Под короной ежика глаза Риккетса сделались жалостливо-беспокойными. Вероятно, мое веселье угнетало и его. В сущности, я всего лишь пытался облегчить нам общение. И вдруг начал понимать, что Риккетс весь в мучениях. Он понимал, что я намереваюсь что-то провернуть. Так зачем же, что мне нужно? В том, что я — эмиссар Гумбольдта, сомнений не было. Я принес сообщение, а сообщение от Гумбольдта не означало ничего, кроме неприятностей.
Жалея Риккетса, я сделал свой рекламный спич настолько коротким, насколько возможно. Мы с Гумбольдтом — приятели, и для меня огромное счастье проводить рядом с ним столько времени. О, Гумбольдт! Умный, сердечный, одаренный Гумбольдт! Поэт, критик, ученый, педагог, редактор, уникальный…
От всей души желая помочь мне закруглиться, Риккетс вставил:
— Он просто гений.
— Спасибо. Именно в гении сплавляются все эти качества. Вот об этом я и хотел поговорить. Сам Гумбольдт ничего такого не скажет. Это целиком и полностью моя идея. Я здесь только временно, но было бы ошибкой отпустить Гумбольдта. Вы не можете позволить ему уйти.
— Это мысль.
— В поэзии существует нечто, о чем могут рассказать только поэты.
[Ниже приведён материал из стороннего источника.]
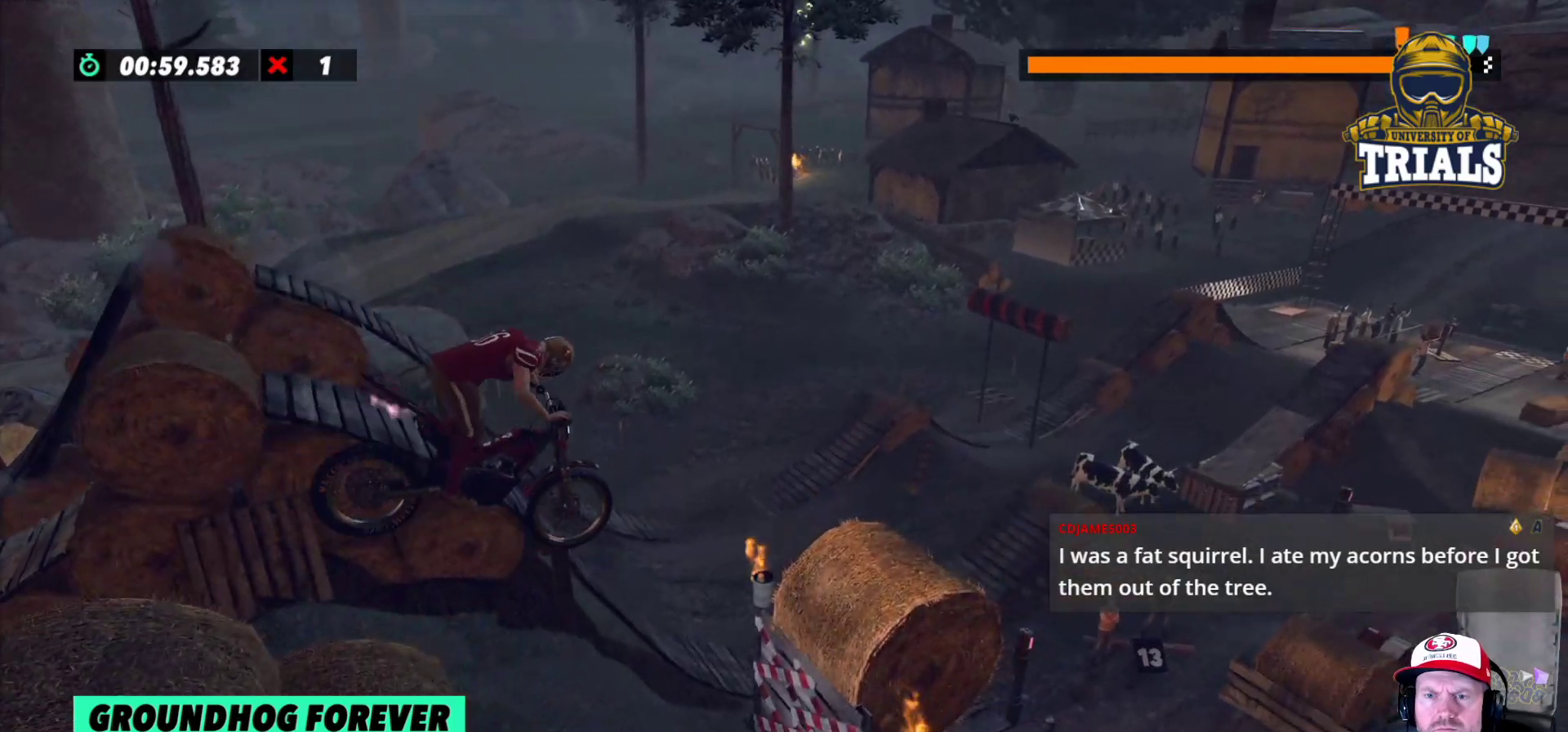
{"buttons": ["R2"], "left_stick": "right", "events": [[433, "left_stick", "right"]]}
— Ну да, Драйден[194], Кольридж[195], По. Но зачем Гумбольдту привязывать себя к академической должности?
— Гумбольдт смотрит на это иначе. Думаю, ему нужна интеллектуальная община. Вы можете представить, какой всепоглощающей должна быть социальная структура страны, чтобы вдохновить человека такого типа. Но куда держать путь, вот вопрос. В университетах появилась тенденция приглашать на работу поэтов. Вы тоже сделаете это, раньше или позже. Но сейчас у вас есть шанс получить лучшего.
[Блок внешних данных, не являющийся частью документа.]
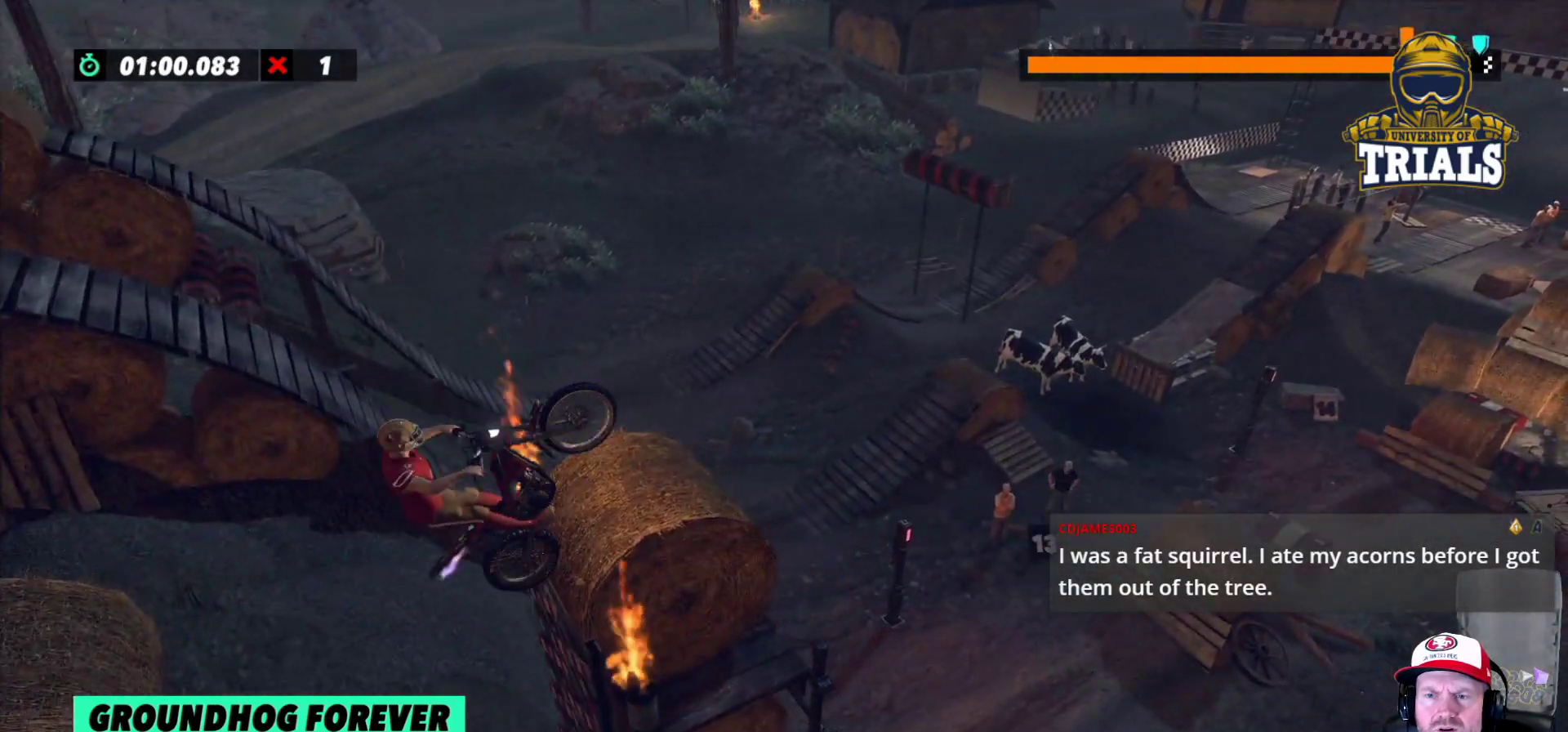
{"buttons": ["R2"], "left_stick": "right", "events": []}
Детализируя медитацию, насколько это вообще возможно, не пропуская ни одного, даже самого незначительного факта, я видел, как выглядел Гумбольдт, когда наставлял меня, как вести разговор с Риккетсом. Лицо Гумбольдта, с убедительной блаженной улыбкой, настолько приближалось к моему, что я чувствовал тепло или, скорее, жар его щек. Гумбольдт говорил:
— У тебя талант к таким поручениям. Я знаю. — Не хотел ли он сказать, что я родился назойливым, сующим нос во что ни попадя? — Среди сплошных протестантов Риккетсу трудно многого добиться. Он не годится для ответственных должностей — президента корпорации, председателя правления крупного банка, Национального комитета республиканской партии, Объединенного комитета начальников штабов, Бюджетного бюро или Федеральной резервной системы. Профессор его типа — это слабенький младший братишка. Или даже сестренка. О таких нужно заботиться. Он, скорее всего, член Сенчури-клуба и рассказывает про «Старого морехода»[196] молодым Файрстонам[197] или Фордам. Гуманист и ученый, вожатый скаутов, благонадежный и приятный, но осел.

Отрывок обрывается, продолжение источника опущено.